Coherence in event-related EEG oscillations in patients with Alzheimer’s disease dementia and amnestic mild cognitive impairment

Fide E., Yerlikaya D., GÜNTEKİN B., Babiloni C., Yener G. G.

Cognitive Neurodynamics, vol.17, no.6, pp.1621-1635, 2023 (SCI-Expanded) identifier identifier

  • Publication Type: Article / Article
  • Volume: 17 Issue: 6
  • Publication Date: 2023
  • Doi Number: 10.1007/s11571-022-09920-0
  • Journal Name: Cognitive Neurodynamics
  • Journal Indexes: Science Citation Index Expanded (SCI-EXPANDED), Scopus, EMBASE, Psycinfo
  • Page Numbers: pp.1621-1635
  • Keywords: Alzheimer's disease dementia, Mild cognitive impairment, Event-related coherence, Theta, Alpha, Gamma
  • Istanbul Medipol University Affiliated: Yes


Objectives Working memory performances are based on brain functional connectivity, so that connectivity may be deranged in individuals with mild cognitive impairment (MCI) and patients with dementia due to Alzheimer’s disease (ADD).
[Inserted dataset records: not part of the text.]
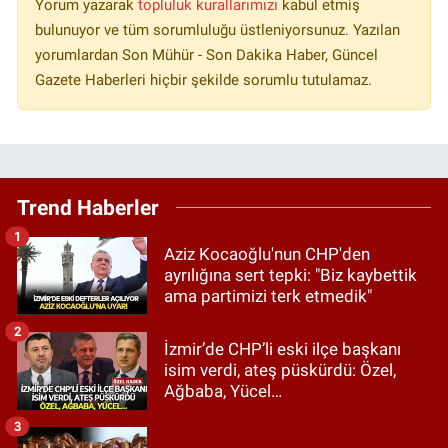
Yorum yazarak
topluluk kurallarımızı
kabul etmiş
bulunuyor ve tüm sorumluluğu üstleniyorsunuz. Yazılan
yorumlardan Son Mühür - Son Dakika Haber, Güncel
Gazete Haberleri hiçbir şekilde sorumlu tutulamaz.
Trend Haberler
1
Aziz Kocaoğlu'nun CHP'den
ayrılığına sert tepki: "Biz kaybettik
ama partimizi terk etmedik"
2
İzmir’de CHP’li eski ilçe başkanı
isim verdi, ateş püskürdü: Özel,
Ağbaba, Yücel…
3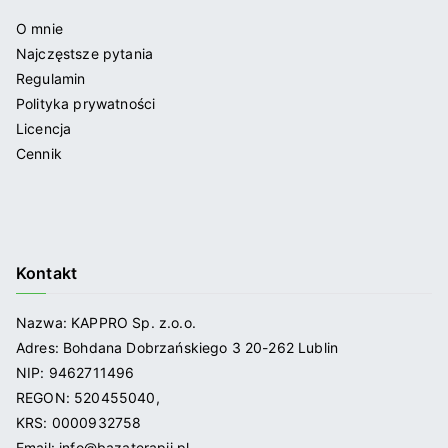
O mnie
Najczęstsze pytania
Regulamin
Polityka prywatności
Licencja
Cennik
Kontakt
Nazwa: KAPPRO Sp. z.o.o.
Adres: Bohdana Dobrzańskiego 3 20-262 Lublin
NIP: 9462711496
REGON: 520455040,
KRS: 0000932758
Email: info@bazaterapii.pl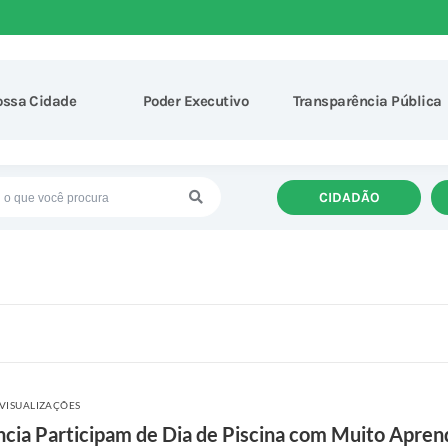
ossa Cidade
Poder Executivo
Transparência Pública
CIDADÃO
 VISUALIZAÇÕES
ncia Participam de Dia de Piscina com Muito Apren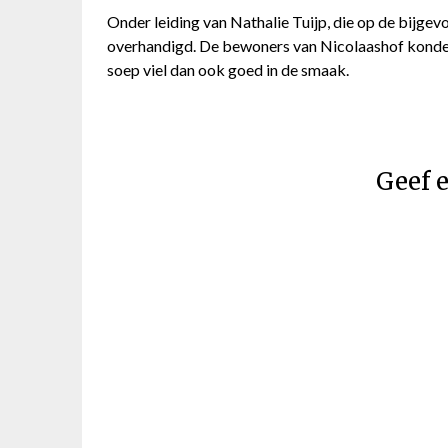
Onder leiding van Nathalie Tuijp, die op de bijgevo
overhandigd. De bewoners van Nicolaashof konde
soep viel dan ook goed in de smaak.
Geef e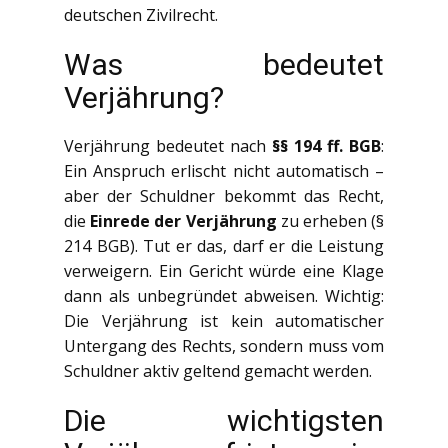
deutschen Zivilrecht.
Was bedeutet
Verjährung?
Verjährung bedeutet nach
§§ 194 ff. BGB
:
Ein Anspruch erlischt nicht automatisch –
aber der Schuldner bekommt das Recht,
die
Einrede der Verjährung
zu erheben (§
214 BGB). Tut er das, darf er die Leistung
verweigern. Ein Gericht würde eine Klage
dann als unbegründet abweisen. Wichtig:
Die Verjährung ist kein automatischer
Untergang des Rechts, sondern muss vom
Schuldner aktiv geltend gemacht werden.
Die wichtigsten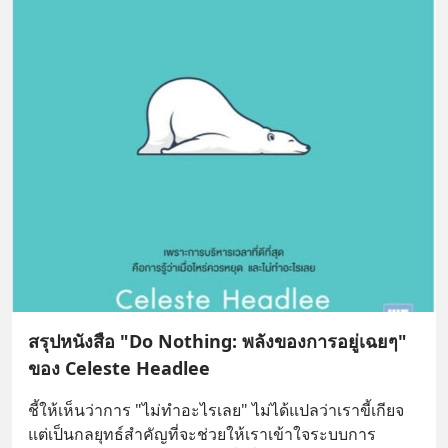
สรุปหนังสือ "Do Nothing: พลังของการอยู่เฉยๆ"
ของ Celeste Headlee
ชี้ให้เห็นว่าการ "ไม่ทำอะไรเลย" ไม่ได้แปลว่าเราขี้เกียจ 
แต่เป็นกลยุทธ์สำคัญที่จะช่วยให้เราเข้าใจระบบการ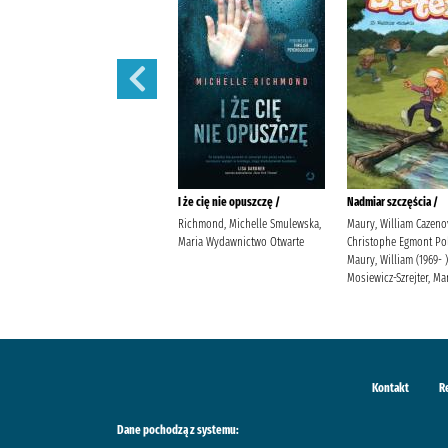
Prezent /
I że cię nie opuszczę /
Nadmiar szczęścia /
Jensen, Louise Kleszcz, Ewa
Richmond, Michelle Smulewska,
Maury, William Cazeno
Burda Publishing Polska
Maria Wydawnictwo Otwarte
Christophe Egmont Po
Maury, William (1969- )
Mosiewicz-Szrejter, Ma
Kontakt
R
Dane pochodzą z systemu: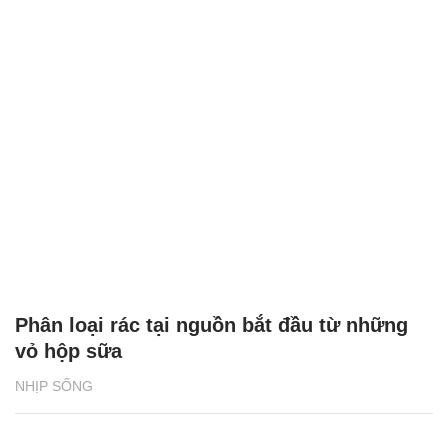
Phân loại rác tại nguồn bắt đầu từ những
vỏ hộp sữa
NHỊP SỐNG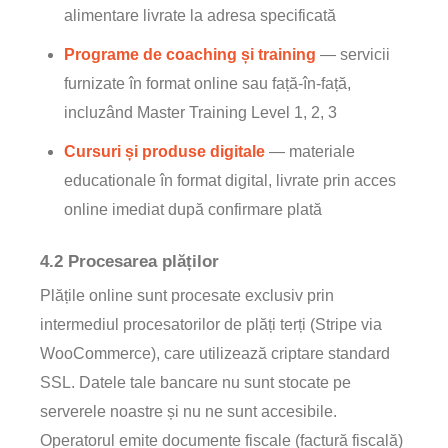
alimentare livrate la adresa specificată
Programe de coaching și training
— servicii
furnizate în format online sau față-în-față,
incluzând Master Training Level 1, 2, 3
Cursuri și produse digitale
— materiale
educationale în format digital, livrate prin acces
online imediat după confirmare plată
4.2 Procesarea plăților
Plățile online sunt procesate exclusiv prin
intermediul procesatorilor de plăți terți (Stripe via
WooCommerce), care utilizează criptare standard
SSL. Datele tale bancare nu sunt stocate pe
serverele noastre și nu ne sunt accesibile.
Operatorul emite documente fiscale (factură fiscală)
Here we tested the hypothesis of abnormal functional connectivity as revealed by the imaginary part of coherency (ICoh) at electrode pairs from event-related electroencephalographic oscillations in ADD and MCI patients. Methods The study included 43 individuals with MCI, 43 with ADD, and 68 demographically matched healthy controls (HC). Delta, theta, alpha, beta, and gamma bands event-related ICoh was measured during an oddball paradigm. Inter-hemispheric, midline, and intra-hemispheric ICoh values were compared in ADD, MCI, and HC groups. Results The main results of the present study can be summarized as follows: (1) A significant increase of midline frontal and temporal theta coherence in the MCI group as compared to the HC group; (2) A significant decrease of theta, delta, and alpha intra-hemispheric coherence in the ADD group as compared to the HC and MCI groups; (3) A significant decrease of theta midline coherence in the ADD group as compared to the HC and MCI groups; (4) Normal inter-hemispheric coherence in the ADD and MCI groups. Conclusions Compared with the MCI and HC, the ADD group showed disrupted event-related intra-hemispheric and midline low-frequency band coherence as an estimate of brain functional dysconnectivity underlying disabilities in daily living. Brain functional connectivity during attention and short memory demands is relatively resilient in elderly subjects even with MCI (with preserved abilities in daily activities), and it shows reduced efficiency at multiple operating oscillatory frequencies only at an early stage of ADD.